Tinea, candida, pityriasis versicolor — properly diagnosed and treated. Most "tinea cream from chemist" failures come from wrong diagnosis or insufficient duration. By Dr. Reena Sharma, MD Dermatology.
Fungal infections — tinea, candida, pityriasis versicolor — are among the most common reasons for dermatology visits in Noida summer. Most are easy to treat if diagnosed correctly and treated for the full duration. The biggest reason these recur is undertreatment: stopping at 1 week instead of completing 4 to 6 weeks.
Common types we see
Tinea corporis (ringworm) — circular red rash with scaly border on body
Tinea cruris (jock itch) — groin infection, common in summer
Tinea pedis (athlete's foot) — between toes, sole peeling
Tinea capitis — scalp infection, needs oral antifungal
Onychomycosis — nail infection, needs 3 to 6 months oral therapy
Pityriasis versicolor — light/dark patches on chest/back, very common
Candida intertrigo — red rash in folds (groin, under breast, between fingers)
Treatment depends on type and extent — topical for limited skin involvement (full 4 to 6 week course), oral antifungals for scalp, nails, or extensive disease. We confirm diagnosis with KOH microscopy when uncertain. Book a consultation for proper diagnosis if your "fungal cream" is not working.
Quick answers
Fungal Infection — Frequently Asked Questions
Why does my fungal infection keep coming back?
Three common reasons: (1) treatment was stopped too early — fungus needs 4 to 6 weeks of therapy, not 1 to 2; (2) wrong diagnosis — eczema/psoriasis treated as fungus; (3) re-infection from clothes, bedding, or family members.
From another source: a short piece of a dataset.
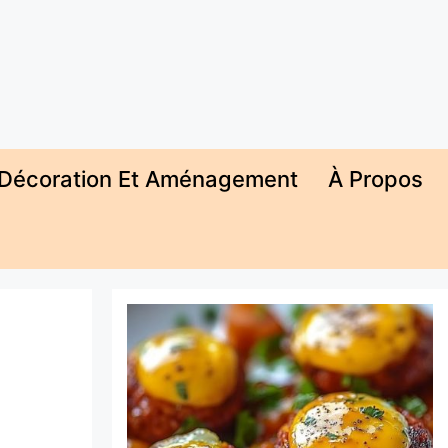
Décoration Et Aménagement
À Propos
Can I just buy clotrimazole cream?
Mild superficial tinea responds to topical clotrimazole/terbinafine — but only if used twice daily for 3 to 4 weeks. Most patients stop in 1 week when symptoms improve, leading to relapse. Extensive infections need oral antifungals.
When are oral antifungals needed?
Extensive tinea, scalp infection (tinea capitis), nail infection, recurrent infections, immunocompromised patients. We prescribe terbinafine, itraconazole, or fluconazole depending on the fungus and site.
How is fungal infection diagnosed?
Clinical exam usually sufficient. KOH microscopy (skin scraping examined under microscope) confirms uncertain cases. Fungal culture for nail/scalp infections.
Can my family catch it?
Yes — fungal infections are contagious through direct skin contact, shared towels, footwear. Treat affected family members simultaneously and disinfect items.
Why is recurrent fungal infection more common in summer?
Heat, humidity, sweat — fungi thrive. Loose breathable cotton, antifungal powder in groin/feet, prompt drying after sweating, and shower after gym all reduce recurrence.